Wednesday, January 21, 2009

Jonesing for an Energy Audit

My house has an insulation problem. It doesn’t have any. If Jane and I were caught up in the terrible blackout that plagued Toronto’s west-end from January 15 to 16, our house would have transformed into a deep freezer.

For the privilege of living in a drafty house, Jane and I pay hefty utility bills and a heftier carbon toll – 3.91 tonnes to be exact or half my total greenhouse gas emissions in 2008.

Up until now we’ve focused on the ‘low-hanging fruit’ of greenhouse gas reductions, such as installing compact florescent light bulbs, hanging laundry to dry year-round, choosing local and organic produce and products, enjoying a vegetarian diet, biking and taking transit, and of course reducing, reusing and recycling. If you’ve been following my blog, you know what I’m talking about.

Jane and I have done all we can to live lightly but we have to prepare for the next step. It’s time to get serious about calling in a home energy auditor.

Energy Audit
Solar panels and geothermal are fun and all, but first things first.

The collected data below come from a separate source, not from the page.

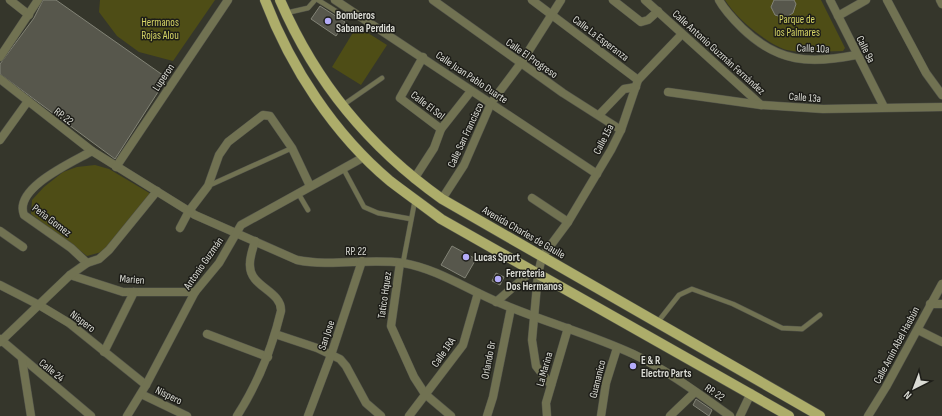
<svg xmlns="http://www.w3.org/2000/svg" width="942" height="416" viewBox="0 0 942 416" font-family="'Sofia Sans Condensed',sans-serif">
<rect width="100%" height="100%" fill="#35362b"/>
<g fill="#4e4d16">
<polygon points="100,0 215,0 173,61 139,52 117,36 99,12"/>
<path d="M 725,0 L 821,0 L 845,48 L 843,51 C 825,51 805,54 787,50 C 767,44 736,18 725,0 Z"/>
<polygon points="357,26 387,45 361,85 332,67"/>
<polygon points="95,165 109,169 151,194 105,251 87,256 31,214 32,200 44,187 63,172 77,167"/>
</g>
<g fill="#57574c" stroke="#828376">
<polygon points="43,0 56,0 167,78 115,159 0,74 0,64 34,18"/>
<polygon points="774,0 794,0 796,4 793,13 785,18 775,15 771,7"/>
<polygon points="320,6 345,22 336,36 311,19"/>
<polygon points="452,246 476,259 465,278 441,265"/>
<polygon points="496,273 504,277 500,285 492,281"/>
<polygon points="696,399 712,410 709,416 693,405"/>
</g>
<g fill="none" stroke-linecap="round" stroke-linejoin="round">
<defs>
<g id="service">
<polyline points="318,0 347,18"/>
<polyline points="286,13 308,8 315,0"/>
<polyline points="343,105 382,78"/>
<polyline points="343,168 364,207 378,213 411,219"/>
<polyline points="208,186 292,148"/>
<polyline points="298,193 308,210"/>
<polyline points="403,263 415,200"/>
<polyline points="657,323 679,295 692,289 733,304 782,328 802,329 820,315"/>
</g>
<g id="minor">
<polyline points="10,0 29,15"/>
<polyline points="335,0 597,174"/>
<polyline points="433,0 563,93 621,130"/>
<polyline points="532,0 638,80"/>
<polyline points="613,0 641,22 648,20 658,11"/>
<polyline points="645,0 761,105"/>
<path d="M 719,0 C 725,11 733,19 742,28 C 778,63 810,64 856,55"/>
<polyline points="830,0 884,107"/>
<polyline points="887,0 926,73 942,95"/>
<polyline points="940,0 942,4"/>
<polyline points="838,16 866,0"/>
<polyline points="0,57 38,0"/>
<polyline points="423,57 400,98 441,129"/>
<path d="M 0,79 L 92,151 L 195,215 L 297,260 C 331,267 368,258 403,263 C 438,269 468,290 500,303 C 544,322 590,334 633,354 C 667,370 699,394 730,416"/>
<polyline points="668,92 761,105 823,109 942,107"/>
<polyline points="599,115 624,89 636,87"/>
<polyline points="0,140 28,101"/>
<polyline points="116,167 228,0"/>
<polyline points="414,179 434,148 441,129 471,91"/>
<polyline points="532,198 568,222"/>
<polyline points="442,199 464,165 491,103 521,63 561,0"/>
<polyline points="180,228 189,211 208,186 219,155 228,142 263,115 270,116 292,148 310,186"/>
<polyline points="0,231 23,247"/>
<path d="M 87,263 L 71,248 L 24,215 C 13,188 73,162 92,151"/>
<polyline points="400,263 391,326 414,377 425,394 451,416"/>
<polyline points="70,275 123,292 195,292"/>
<polyline points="0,285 39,305 69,323 146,385"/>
<polyline points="496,302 532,271"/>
<polyline points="930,304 942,304"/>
<polyline points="918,330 942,342"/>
<polyline points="207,334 268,357"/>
<polyline points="275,334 317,348 340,359 346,366 366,403 381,416"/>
<polyline points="0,339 91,416"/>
<polyline points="0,342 70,275 87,263 99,259 109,250 157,191"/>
<polyline points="104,352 134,292"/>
<polyline points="22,359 31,416"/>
<polyline points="551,385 536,366 532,340 538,274 542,257 568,222 611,150 621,130 638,80 682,34"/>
<polyline points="141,394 187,416"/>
<polyline points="127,416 146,385 195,292 219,263 241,225 364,157"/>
<path d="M 237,416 C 258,383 272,349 281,311 C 282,291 250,287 250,266 C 249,258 253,249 255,241"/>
<polyline points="308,416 331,355 362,261"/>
<polyline points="409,416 463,345 478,293"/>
<polyline points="487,416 493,397 511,308"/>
<polyline points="547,416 546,403 568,328"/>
<polyline points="601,416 606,383 617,348"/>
<polyline points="670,416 695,392"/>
<polyline points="740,416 751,393"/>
<polyline points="868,416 886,387 942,284"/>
</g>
<g id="primary">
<path d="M 265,0 C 291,68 334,134 390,181 C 407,194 424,206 441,219 L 789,416"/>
<path d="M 280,0 C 316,83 369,147 442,199 L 820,416"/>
</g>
</defs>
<use href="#service" stroke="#53544a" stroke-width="5.5"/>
<use href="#minor" stroke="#53544a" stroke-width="9"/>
<use href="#primary" stroke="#53544a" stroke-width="11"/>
<use href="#service" stroke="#717252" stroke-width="4.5"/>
<use href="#minor" stroke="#717252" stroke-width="8"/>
<use href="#primary" stroke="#adad6a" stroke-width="10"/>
</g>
<g fill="#b4acf9" stroke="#1d1d18" stroke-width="1.5">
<circle cx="328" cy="21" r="4"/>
<circle cx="466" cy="257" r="4"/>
<circle cx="498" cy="279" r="4"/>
<circle cx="633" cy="366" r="4"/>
</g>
<g text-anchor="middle" stroke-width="3" stroke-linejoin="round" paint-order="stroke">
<g font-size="11" font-weight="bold" fill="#dbdcd5" stroke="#1d1d18" text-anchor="start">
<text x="336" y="19">Bomberos<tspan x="336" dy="13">Sabana Perdida</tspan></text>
<text x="474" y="261">Lucas Sport</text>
<text x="506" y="277">Ferreteria<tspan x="506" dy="13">Dos Hermanos</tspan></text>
<text x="641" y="364">E &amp; R<tspan x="641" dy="13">Electro Parts</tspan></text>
</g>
<g font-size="11" fill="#d6d565" stroke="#1d1d18">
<text x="797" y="23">Parque de<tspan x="797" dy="13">los Palmares</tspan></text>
<text x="160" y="26">Hermanos<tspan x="160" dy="13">Rojas Alou</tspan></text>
</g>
<g font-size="11" fill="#dbdcd5" stroke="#1d1d18">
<text transform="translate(601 38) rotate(37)" y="4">Calle La Esperanza</text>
<text transform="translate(813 48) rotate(2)" y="4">Calle 10a</text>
<text transform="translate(866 49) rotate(63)" y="4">Calle 9a</text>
<text transform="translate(719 52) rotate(42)" y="4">Calle Antonio Guzmán Fernández</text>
<text transform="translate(532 58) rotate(35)" y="4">Calle El Progreso</text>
<text transform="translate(163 77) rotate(-56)" y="4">Luperon</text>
<text transform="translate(472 77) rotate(34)" y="4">Calle Juan Pablo Duarte</text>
<text transform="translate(805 97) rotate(4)" y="4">Calle 13a</text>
<text transform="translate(428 105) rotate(37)" y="4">Calle El Sol</text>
<text transform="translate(64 116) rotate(38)" y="4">RP. 22</text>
<text transform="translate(465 135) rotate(-65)" y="4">Calle San Francisco</text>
<text transform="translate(603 139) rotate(-63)" y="4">Calle 15a</text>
<text transform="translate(52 220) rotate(37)" y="4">Peña Gomez</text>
<text transform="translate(524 232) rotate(30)" y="4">Avenida Charles de Gaulle</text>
<text x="356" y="255">RP. 22</text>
<text transform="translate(203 263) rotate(-55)" y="4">Antonio Guzmán</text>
<text transform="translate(132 279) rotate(4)" y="4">Marien</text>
<text transform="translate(384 295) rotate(-82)" y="4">Tatico Hquez</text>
<text transform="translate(83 321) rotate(37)" y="4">Níspero</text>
<text transform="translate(326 335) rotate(-72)" y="4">San Jose</text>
<text transform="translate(896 345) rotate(-62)" y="4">Calle Amín Abel Hasbún</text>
<text transform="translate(443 352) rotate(-55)" y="4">Calle 1RA</text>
<text transform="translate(488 360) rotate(-79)" y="4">Orlando Br</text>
<text transform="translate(544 369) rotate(-74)" y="4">La Marina</text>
<text transform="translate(52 370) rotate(39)" y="4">Calle 24</text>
<text transform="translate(597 379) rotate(-76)" y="4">Guananico</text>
<text transform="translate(715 392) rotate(34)" y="4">RP. 22</text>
<text transform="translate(169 395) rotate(26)" y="4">Nispero</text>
</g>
</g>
<g transform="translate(914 388) rotate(222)" stroke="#1d1d18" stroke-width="3" paint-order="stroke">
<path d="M0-3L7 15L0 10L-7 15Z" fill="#dbdcd5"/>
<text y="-6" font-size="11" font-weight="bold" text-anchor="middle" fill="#dbdcd5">N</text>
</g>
</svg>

Before transforming our home into an energy producer, we need to ensure that it’s not an energy drainer.

Our governments provide homeowners like Jane and me with incentives to make our houses more energy-efficient.

For my American friends, the U.S. Department of Energy currently provides financing solutions and incentives for homes and businesses. Click here to learn more. With the new administration I am sure (hope) that a more comprehensive program is to come.

Canadians have the ecoENERGY Retrofit – Homes Program, which provides rebates for home energy efficiency renovations. These are the steps to follow:
  • Call in a licensed energy auditor to evaluate the home and provide a comprehensive assessment and energy efficiency rating (between 1 and 100, with 100 being most efficient). I can only imagine what the rating of our house will be. The full cost to do so is about $300 with half that covered by the provincial government. In my case that’s Ontario. So we will pay about $150.
  • Do the work based on the auditor’s advice. The average cost to retrofit a home is $5,000. This may include insulating the attic and walls, installing energy efficient windows and doors, caulking up the cracks, etc.
  • After the work is done, or 18 months have passed, call in the auditor again for a final assessment. Based on your rating – and how much it’s improved – the federal and provincial governments will provide up to $5,000 in rebates. Check your provincial government for how much they are willing to kick in. In Ontario, it’s up to $5,000.

Financial Assistance and Incentives
Retrofits require money upfront. Jane and I have been working with our Mortgage Broker Bonnie Smith at Invis about securing a Home Equity Line of Credit with the institution that handles our mortgage. The timing is good due to the current low interest rates. This way we will increase home comfort – and possibly home value - while decreasing utility costs. The government rebates will help offset the overall retrofit price. In addition, Canada Mortgage and Housing Corporation (CMHC), and Genworth Financial Canada offer a 10 percent refund on mortgage loan insurance premiums when a borrower buys or builds an energy-efficient home or makes energy-saving renovations to an existing home.

TD Bank has pioneered the Green Mortgage and Green Home Equity Line of Credit. Jane and I plan to fold our loan in with our current mortgage, otherwise we’d contact TD.

I will keep you posted on our progress.